私はやすやす餌食になるわけにもいかず、それを避けて遠くに離れた。伊達に長年光秀様の部下とお世話役してたのではない。こうなることは予測済みだ。
「また魔王様絡みですか……」
溜め息を付きたくなったが鎌が来たので叶わなかった。
光秀様は悲壮と憤怒が綯い交ぜになったような顔で叫ぶ。
「前々回はあの餓鬼、前回は帰蝶、そして今回はまたしてもあの餓鬼です!
ああ悔しいったらない!」
「うわー……。ご愁傷様です、光秀様」
「ああ、これで3週間信長公にまともに会ってません! あぁんの二人めぇぇぇ」
「わあ光秀様のご乱心ー」
「きぃぃぃ!」
彼がこんなにも悔しがっている理由。
それは彼の主、織田信長公に3週間ほど会えていないからである。
戦がないときは大人しい光秀様は、よく安土城に遊びに行く。そこで信長公に会おうとするのだが、毎回のごとく邪魔者が入るのだ。

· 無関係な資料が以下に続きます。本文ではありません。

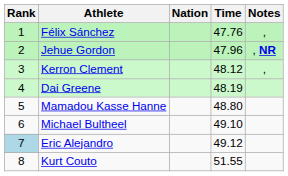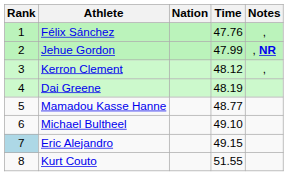Jehue Gordon | Time: 47.96 -> 47.99
Mamadou Kasse Hanne | Time: 48.80 -> 48.77
Eric Alejandro | Time: 49.12 -> 49.15
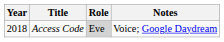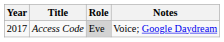Access Code | Year: 2018 -> 2017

魔王の妻、帰蝶こと濃姫。そして魔王の子と呼ばれる蘭丸である。
二人は何やら自ら見張りをし、光秀様が遊びに来たら追い返そうとするのだ。勿論、武力行使で。
「私は一人なのにあちらは軍隊一個隊使うんですよ!? 卑怯にも程があります!」
「えげつない……」
二人もだが、彼らに一個隊使わせるような光秀様もえげつない。
しばらく鎌を振り回していた光秀様だったが、疲れたのか、振り回すのをやめた。
それを見計らい、私は近付く。
「さあ光秀様、お屋敷に入りましょう。夕餉が出来ています」
「食べたくないですー」
「そんなことだからこんなに血色悪いんですよ! ほうら、良い匂いがしませんか?」
「生憎鼻は詰まってて……ずず」
「ちょっと光秀様、べそかかないで下さいよー」
「かいてませんもん……ずず」
鼻をすする主に溜め息が漏れた。
ああ、この人はどうして戦以外はこんなにもアンポンタンなんだ。いざ戦となれば鬼、悪魔、死神などと味方すら恐れおののくような方なのに。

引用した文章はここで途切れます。